Entonces el perro empezó a andar, con paso inseguro y no en la dirección en que Kálmán quería que fuera sino hacia nosotros, pero, de pronto, de sus ojos se borró todo interés por nuestras personas, dio media vuelta y, por más que Kálmán siseaba y amenazaba con la piedra, salió trotando al calvero; lo seguíamos con la mirada sin movernos, lo vimos desaparecer, ahora sólo se adivinaba dónde estaba por cómo su cuerpo interrumpía la suave ondulación de la hierba, por fin, su lomo oscuro surgió allá abajo, a los pies de Kristian, que levantó la mirada y le dijo algo y el animal se paró, dejó que Kristian le rascara la cabeza con la punta del cuchillo y se fue trotando por entre los árboles.

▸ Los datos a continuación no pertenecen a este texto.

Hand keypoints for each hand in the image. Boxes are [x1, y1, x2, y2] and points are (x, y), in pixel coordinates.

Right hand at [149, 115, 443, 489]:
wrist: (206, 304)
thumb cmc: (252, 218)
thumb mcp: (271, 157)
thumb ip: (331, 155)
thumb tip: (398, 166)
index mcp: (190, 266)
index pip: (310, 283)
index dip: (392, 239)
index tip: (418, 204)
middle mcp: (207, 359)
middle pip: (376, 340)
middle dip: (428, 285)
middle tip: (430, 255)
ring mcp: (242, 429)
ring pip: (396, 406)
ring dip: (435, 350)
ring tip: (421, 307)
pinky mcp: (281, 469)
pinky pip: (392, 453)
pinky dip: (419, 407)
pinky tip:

Que Kristian no sospechara, que no mirara en dirección a nosotros, que no indagara de dónde venía el perro, nos produjo un júbilo triunfal, Kálmán dio unos puñetazos al aire y nos miramos sonriendo ampliamente, y resultaba extraña la sonrisa en su cara todavía pálida, él seguía temblando, como si luchara contra una fuerza que no podía descargarse por sí sola y que desafiaba a sus puños con insistencia, o contra una enfermedad desconocida que lo enfebrecía; también el cuello lo tenía más pálido, pero no la piel del cuerpo, que sólo parecía haberse contraído, estremecida, con aquellos cambios, era como si a mi lado tuviera a un desconocido, sensación a la que entonces, a causa de mi propia excitación, no di importancia, porque, ¿qué puede haber en el mundo que un niño no encuentre natural?, ¡y qué puede haber que no comprenda! -el temblor, la palidez, el brillo vidrioso de los ojos habían borrado de sus facciones su expresión plácida y bonachona característica, a pesar de que ahora parecía más robusto y bien formado que nunca y hasta más guapo, aunque quizá sería más apropiado decir que la capa de grasa que tenía bajo la piel que le daba aquel aire bondadoso se había fundido y la vibración nerviosa de sus músculos desnudos hablaba ya de un nuevo Kálmán, más hermoso pero transfigurado, sus tetillas moradas parecían más grandes sobre los músculos del pecho que la fiebre hacía temblar, la boca, pequeña, los ojos, inexpresivos y, en lugar de la naturalidad de siempre, advertía yo ahora una rigidez que acentuaba sus formas anatómicas, una buena razón para reflexionar sobre las leyes de la belleza-; si aún viviera, mi curiosidad acerca de las leyes funcionales de la belleza me haría preguntarle por las causas internas de aquella transformación, pero murió delante de mis ojos, casi en mis brazos, la noche del veintitrés de octubre de mil novecientos cincuenta y seis, un martes, por lo que no puedo sino suponer que su excitación, provocada por nuestra pelea, su derrota y su triunfo despertaron en él sentimientos desconocidos contra los que su cuerpo, precisamente porque eran desconocidos, no pudo luchar; entonces echó a correr y yo fui tras él, y, si es cierto que la idea salió de mi cabeza, no lo es menos que sus músculos fueron los primeros en entrar en acción; corríamos con precaución, buscando a cada tranco un lugar seguro para asentar el pie, a fin de no hacer ruido y dando un rodeo, para que Prém no nos viera desde el árbol.